• What you have to do: Print the records below exactly, from the line containing "left shoulder: (76, 90)" down to the line containing "right wrist: (283, 274)", both lines included, and omit every picture.

Structured pose outputs:
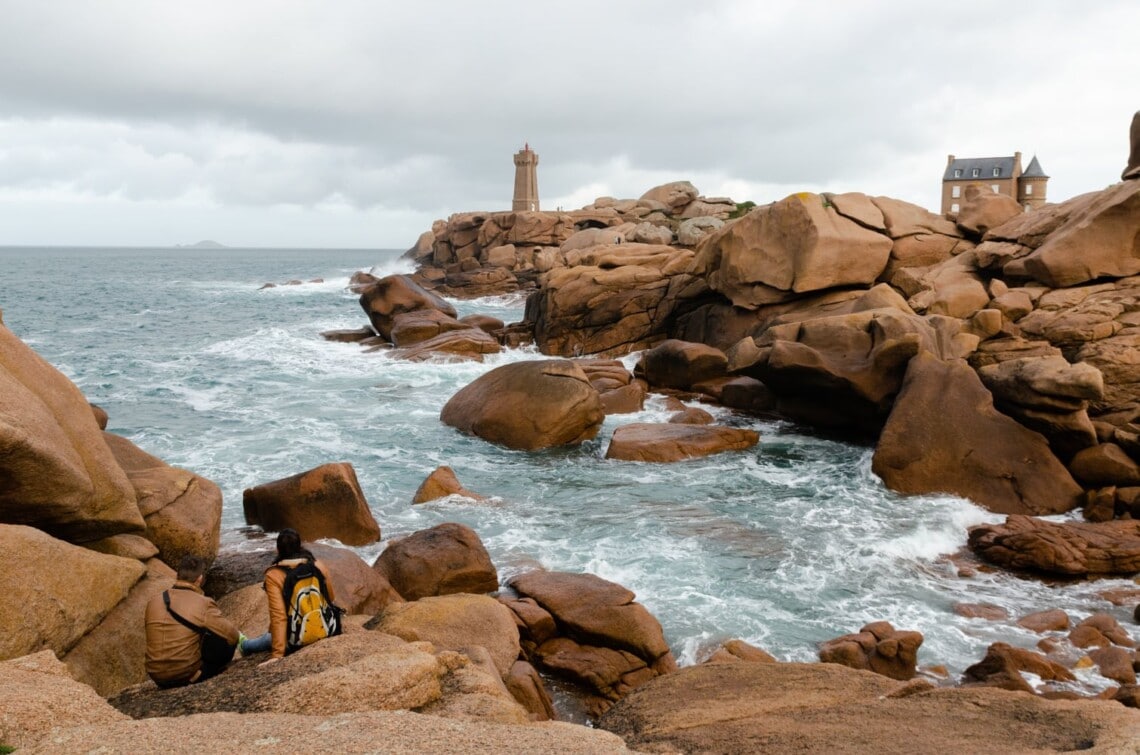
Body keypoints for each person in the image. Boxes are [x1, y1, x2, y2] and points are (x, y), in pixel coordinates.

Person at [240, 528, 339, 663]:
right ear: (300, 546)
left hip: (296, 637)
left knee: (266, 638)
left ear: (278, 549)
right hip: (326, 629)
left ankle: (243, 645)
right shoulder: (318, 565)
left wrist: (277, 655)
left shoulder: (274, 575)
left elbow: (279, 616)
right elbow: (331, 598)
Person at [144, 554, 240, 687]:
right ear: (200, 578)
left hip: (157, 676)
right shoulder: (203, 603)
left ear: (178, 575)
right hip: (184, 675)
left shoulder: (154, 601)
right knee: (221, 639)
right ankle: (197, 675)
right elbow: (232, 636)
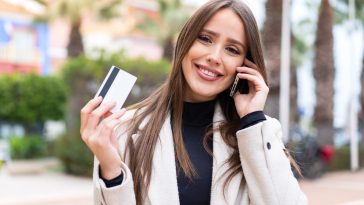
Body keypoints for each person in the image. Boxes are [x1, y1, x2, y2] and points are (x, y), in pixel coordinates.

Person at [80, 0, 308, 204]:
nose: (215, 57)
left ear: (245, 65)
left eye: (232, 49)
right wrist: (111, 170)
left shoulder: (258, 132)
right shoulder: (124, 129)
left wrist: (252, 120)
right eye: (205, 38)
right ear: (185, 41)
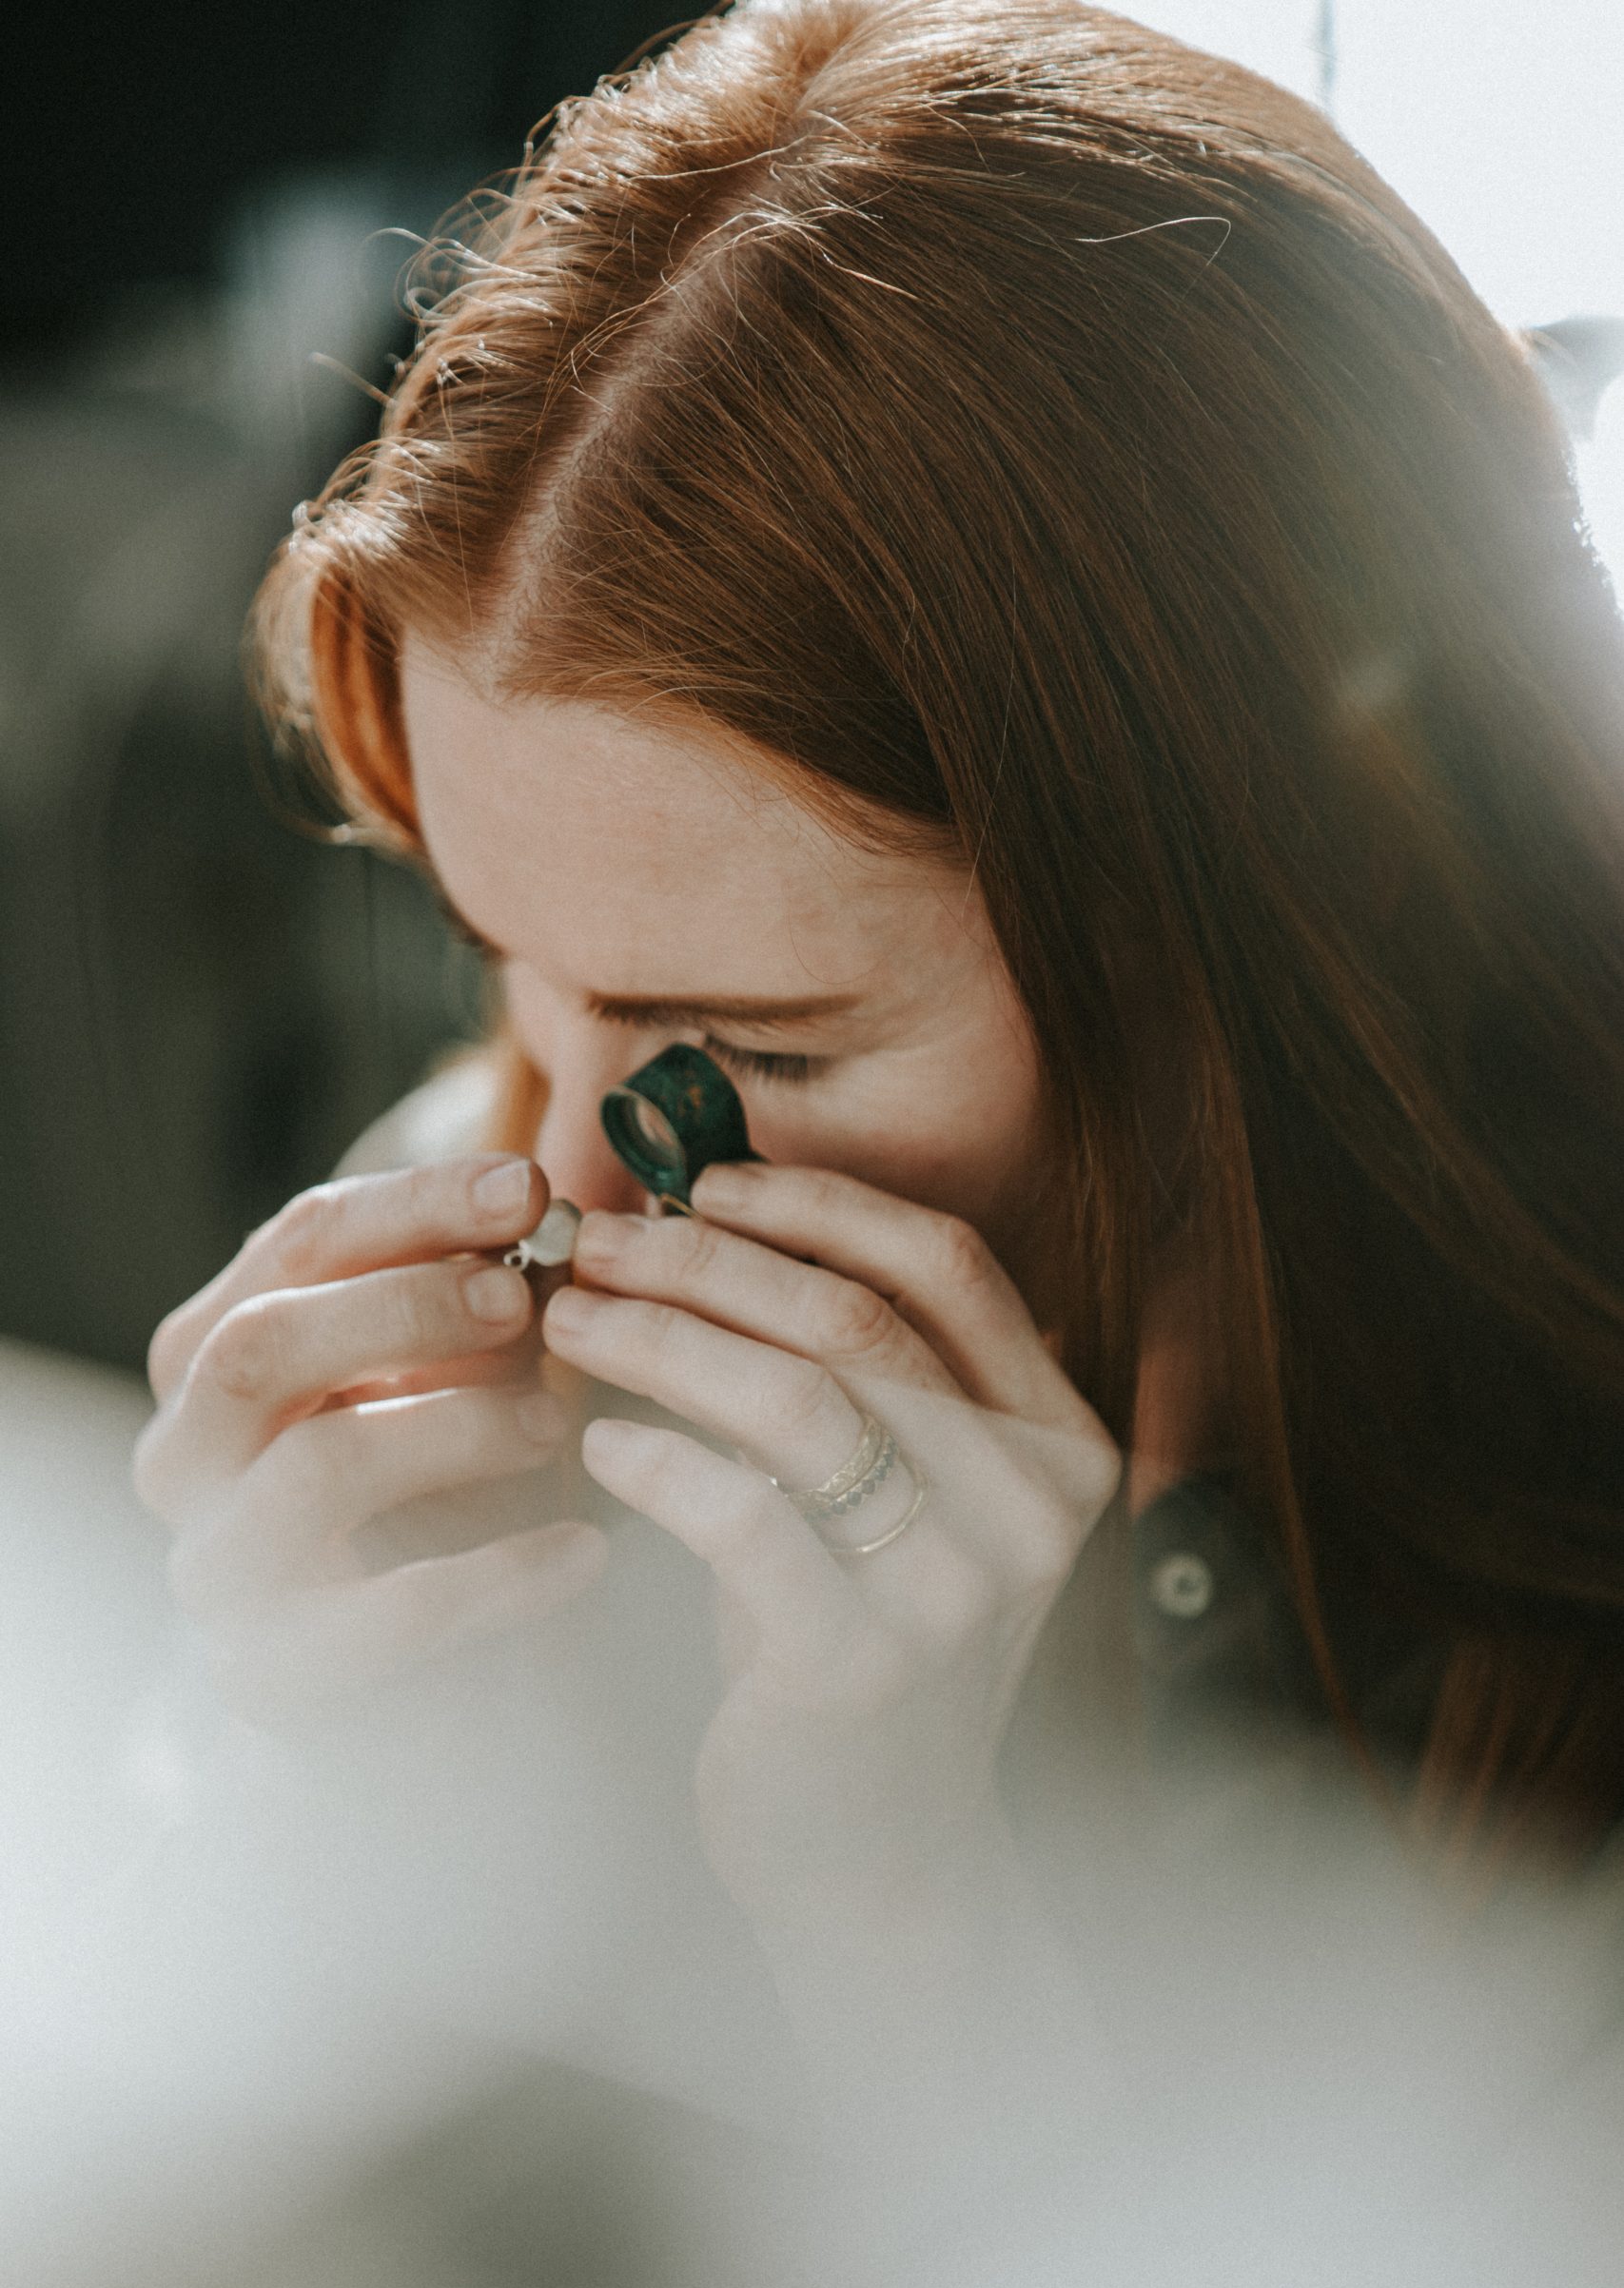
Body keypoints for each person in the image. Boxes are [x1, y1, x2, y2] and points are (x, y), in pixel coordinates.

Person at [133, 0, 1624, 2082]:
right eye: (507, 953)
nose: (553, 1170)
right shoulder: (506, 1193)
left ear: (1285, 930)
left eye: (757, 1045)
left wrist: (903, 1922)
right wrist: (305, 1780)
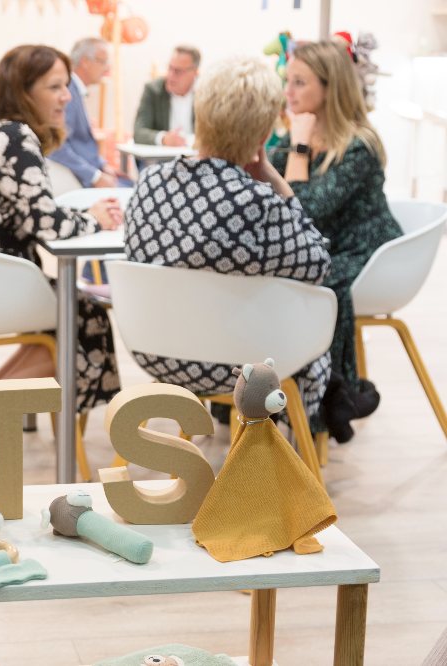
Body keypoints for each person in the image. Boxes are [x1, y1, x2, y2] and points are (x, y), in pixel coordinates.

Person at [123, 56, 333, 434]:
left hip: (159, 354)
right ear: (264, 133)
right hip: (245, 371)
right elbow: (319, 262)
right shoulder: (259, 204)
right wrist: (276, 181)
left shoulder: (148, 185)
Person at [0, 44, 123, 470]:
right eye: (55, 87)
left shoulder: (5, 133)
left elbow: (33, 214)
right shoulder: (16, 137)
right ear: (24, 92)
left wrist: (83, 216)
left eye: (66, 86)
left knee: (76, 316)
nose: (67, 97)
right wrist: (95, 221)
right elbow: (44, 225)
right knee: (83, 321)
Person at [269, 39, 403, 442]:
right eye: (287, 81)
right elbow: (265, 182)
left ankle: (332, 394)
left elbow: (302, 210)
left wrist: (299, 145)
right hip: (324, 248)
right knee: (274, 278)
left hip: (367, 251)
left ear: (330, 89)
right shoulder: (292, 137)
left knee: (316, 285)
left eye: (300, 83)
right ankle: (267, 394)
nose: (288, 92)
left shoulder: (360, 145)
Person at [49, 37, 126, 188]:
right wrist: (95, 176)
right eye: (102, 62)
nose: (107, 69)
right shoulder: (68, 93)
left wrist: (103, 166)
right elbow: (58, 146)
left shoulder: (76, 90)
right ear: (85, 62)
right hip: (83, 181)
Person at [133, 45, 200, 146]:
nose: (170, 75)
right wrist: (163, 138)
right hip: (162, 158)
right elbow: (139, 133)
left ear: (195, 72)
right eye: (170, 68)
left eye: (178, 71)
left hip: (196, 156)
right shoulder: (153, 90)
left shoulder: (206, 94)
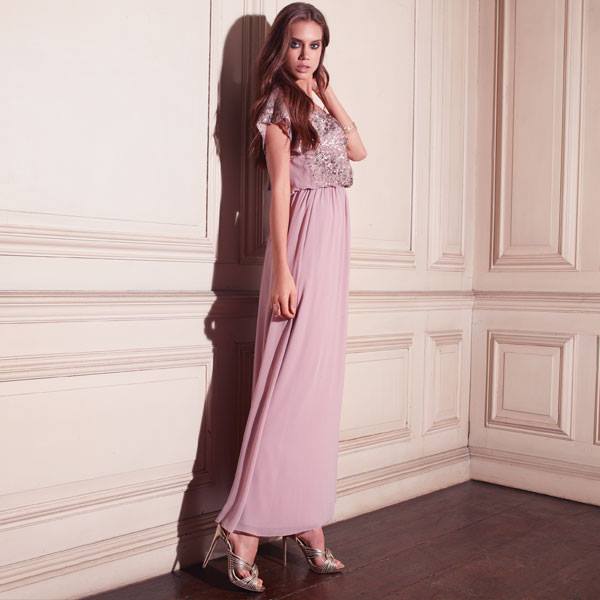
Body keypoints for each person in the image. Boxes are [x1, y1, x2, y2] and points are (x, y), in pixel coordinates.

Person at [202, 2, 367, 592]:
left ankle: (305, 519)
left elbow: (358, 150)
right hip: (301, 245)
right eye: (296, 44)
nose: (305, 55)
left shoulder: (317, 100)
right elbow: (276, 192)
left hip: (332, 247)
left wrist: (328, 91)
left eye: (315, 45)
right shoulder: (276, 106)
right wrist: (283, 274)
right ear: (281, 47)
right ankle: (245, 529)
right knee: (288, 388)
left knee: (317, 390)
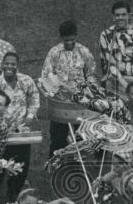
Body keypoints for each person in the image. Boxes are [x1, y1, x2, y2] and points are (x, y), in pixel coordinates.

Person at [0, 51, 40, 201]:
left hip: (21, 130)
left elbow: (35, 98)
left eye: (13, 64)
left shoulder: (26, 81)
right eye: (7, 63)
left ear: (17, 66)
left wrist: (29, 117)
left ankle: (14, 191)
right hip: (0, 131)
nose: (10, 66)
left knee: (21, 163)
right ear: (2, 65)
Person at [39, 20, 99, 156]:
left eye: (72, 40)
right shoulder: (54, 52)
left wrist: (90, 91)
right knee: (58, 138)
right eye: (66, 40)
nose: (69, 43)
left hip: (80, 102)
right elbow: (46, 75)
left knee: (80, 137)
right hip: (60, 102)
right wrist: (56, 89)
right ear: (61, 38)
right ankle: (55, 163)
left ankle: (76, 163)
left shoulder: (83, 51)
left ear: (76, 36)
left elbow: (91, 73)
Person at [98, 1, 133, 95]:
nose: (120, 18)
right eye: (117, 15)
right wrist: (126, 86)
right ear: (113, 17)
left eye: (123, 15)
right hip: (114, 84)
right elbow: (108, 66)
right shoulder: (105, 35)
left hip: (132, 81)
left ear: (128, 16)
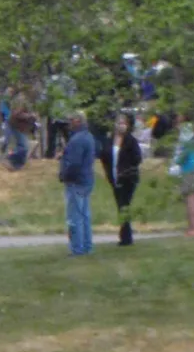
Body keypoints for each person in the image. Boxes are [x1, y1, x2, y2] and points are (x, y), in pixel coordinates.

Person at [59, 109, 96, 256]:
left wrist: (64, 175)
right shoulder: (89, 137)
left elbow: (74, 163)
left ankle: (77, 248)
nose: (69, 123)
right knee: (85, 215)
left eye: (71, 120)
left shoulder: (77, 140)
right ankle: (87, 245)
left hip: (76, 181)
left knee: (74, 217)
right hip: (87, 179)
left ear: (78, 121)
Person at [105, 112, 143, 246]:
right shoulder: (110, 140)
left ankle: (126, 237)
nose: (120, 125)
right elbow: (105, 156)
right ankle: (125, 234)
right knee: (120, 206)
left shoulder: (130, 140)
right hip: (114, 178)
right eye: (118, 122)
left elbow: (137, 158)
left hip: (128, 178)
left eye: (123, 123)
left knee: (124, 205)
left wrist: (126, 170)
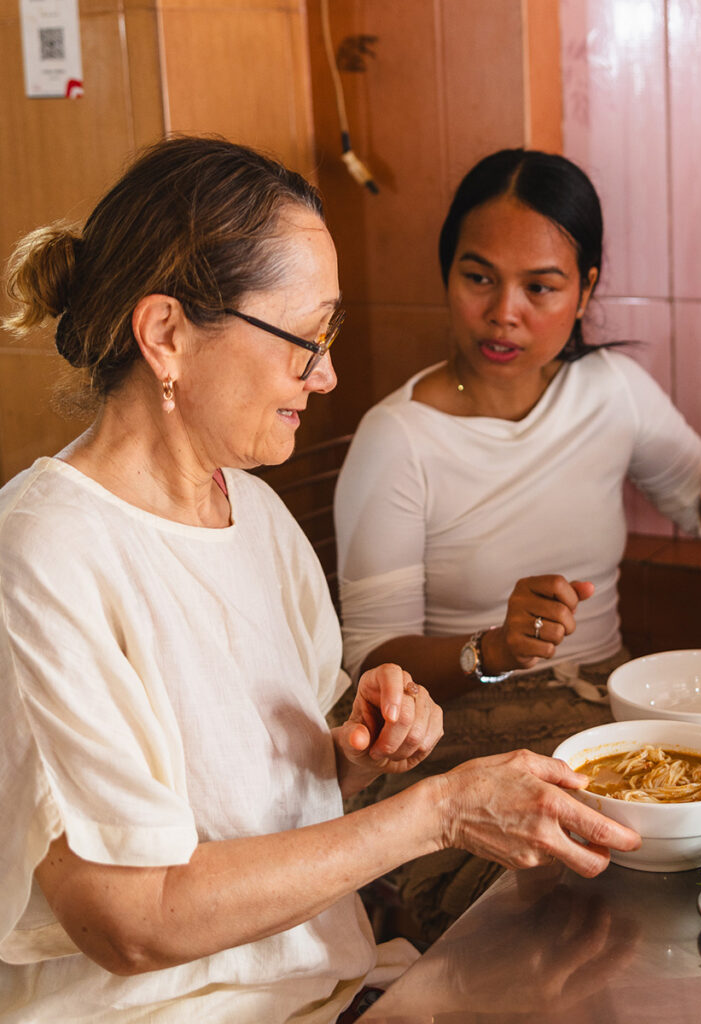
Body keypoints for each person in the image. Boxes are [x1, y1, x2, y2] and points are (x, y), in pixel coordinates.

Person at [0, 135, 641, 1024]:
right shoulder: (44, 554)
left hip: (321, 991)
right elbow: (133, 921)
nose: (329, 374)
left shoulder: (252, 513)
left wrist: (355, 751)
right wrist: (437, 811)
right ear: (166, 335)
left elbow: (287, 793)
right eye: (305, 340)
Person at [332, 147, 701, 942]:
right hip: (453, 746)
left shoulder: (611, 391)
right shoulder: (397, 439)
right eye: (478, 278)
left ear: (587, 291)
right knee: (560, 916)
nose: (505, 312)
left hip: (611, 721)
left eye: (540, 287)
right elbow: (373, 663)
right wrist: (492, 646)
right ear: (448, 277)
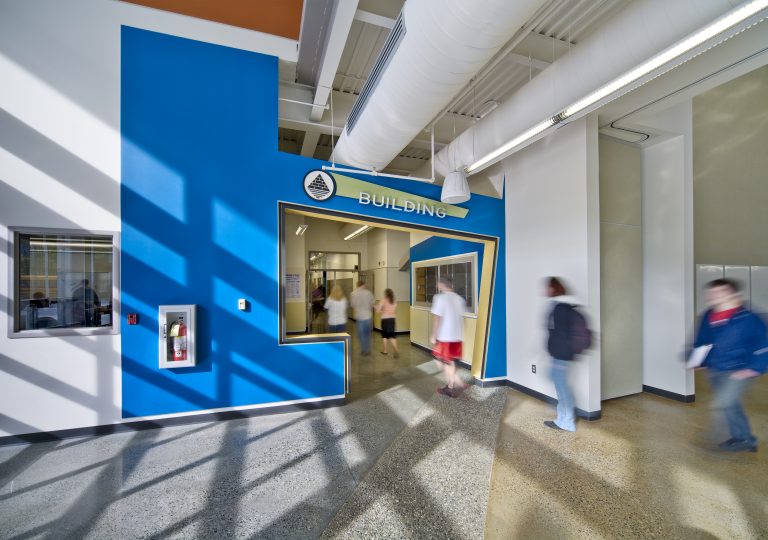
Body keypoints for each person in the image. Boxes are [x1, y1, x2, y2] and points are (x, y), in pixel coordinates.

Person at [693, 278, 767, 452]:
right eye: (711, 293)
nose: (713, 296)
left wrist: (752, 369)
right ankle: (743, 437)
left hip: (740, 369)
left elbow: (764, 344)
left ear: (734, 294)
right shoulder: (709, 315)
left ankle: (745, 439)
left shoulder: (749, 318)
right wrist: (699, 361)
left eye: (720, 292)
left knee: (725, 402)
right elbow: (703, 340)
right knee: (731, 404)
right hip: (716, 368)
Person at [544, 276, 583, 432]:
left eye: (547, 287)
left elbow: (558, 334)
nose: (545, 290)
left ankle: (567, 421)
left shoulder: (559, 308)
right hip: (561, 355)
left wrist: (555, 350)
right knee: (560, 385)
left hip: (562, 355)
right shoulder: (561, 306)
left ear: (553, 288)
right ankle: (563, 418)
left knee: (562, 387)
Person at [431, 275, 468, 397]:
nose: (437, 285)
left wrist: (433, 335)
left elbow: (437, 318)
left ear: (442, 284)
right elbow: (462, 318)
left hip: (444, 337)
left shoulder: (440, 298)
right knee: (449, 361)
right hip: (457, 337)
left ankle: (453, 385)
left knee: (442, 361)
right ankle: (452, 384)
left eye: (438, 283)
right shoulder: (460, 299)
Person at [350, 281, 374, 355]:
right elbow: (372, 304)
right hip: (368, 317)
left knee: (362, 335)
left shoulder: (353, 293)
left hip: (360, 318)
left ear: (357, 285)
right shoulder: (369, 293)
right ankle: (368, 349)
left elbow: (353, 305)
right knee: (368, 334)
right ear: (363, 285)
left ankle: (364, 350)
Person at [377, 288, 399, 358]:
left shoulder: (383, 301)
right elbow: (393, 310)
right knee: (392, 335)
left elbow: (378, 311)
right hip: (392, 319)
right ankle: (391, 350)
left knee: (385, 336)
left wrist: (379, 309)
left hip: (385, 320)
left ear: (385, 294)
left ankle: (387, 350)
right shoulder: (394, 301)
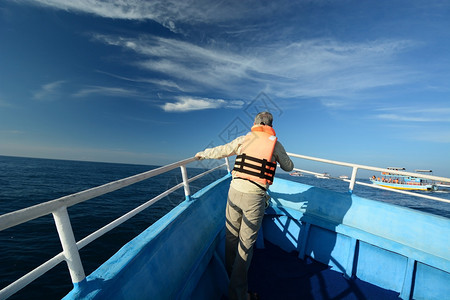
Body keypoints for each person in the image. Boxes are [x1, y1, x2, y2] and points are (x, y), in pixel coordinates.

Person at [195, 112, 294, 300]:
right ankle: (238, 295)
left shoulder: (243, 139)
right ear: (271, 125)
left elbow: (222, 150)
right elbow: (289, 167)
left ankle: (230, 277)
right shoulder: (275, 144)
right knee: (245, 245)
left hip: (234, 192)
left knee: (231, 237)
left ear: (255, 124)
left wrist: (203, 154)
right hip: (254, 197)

• Answer section:
left shoulder: (76, 90)
right ear: (85, 62)
right hip: (83, 181)
Person at [133, 45, 200, 146]:
nose: (170, 75)
right wrist: (163, 138)
right hip: (162, 158)
right elbow: (139, 133)
left ear: (195, 72)
right eye: (170, 68)
left eye: (178, 71)
left hip: (196, 156)
right shoulder: (153, 90)
left shoulder: (206, 94)
Body keypoints for each person in the image. Boxes are [x1, y1, x2, y2] and points are (x, y), in pixel coordinates.

Person at [202, 2, 367, 592]:
left ankle: (305, 519)
left elbow: (358, 150)
right hip: (301, 245)
right eye: (296, 44)
nose: (305, 55)
left shoulder: (317, 100)
right elbow: (276, 192)
left hip: (332, 247)
left wrist: (328, 91)
left eye: (315, 45)
right shoulder: (276, 106)
right wrist: (283, 274)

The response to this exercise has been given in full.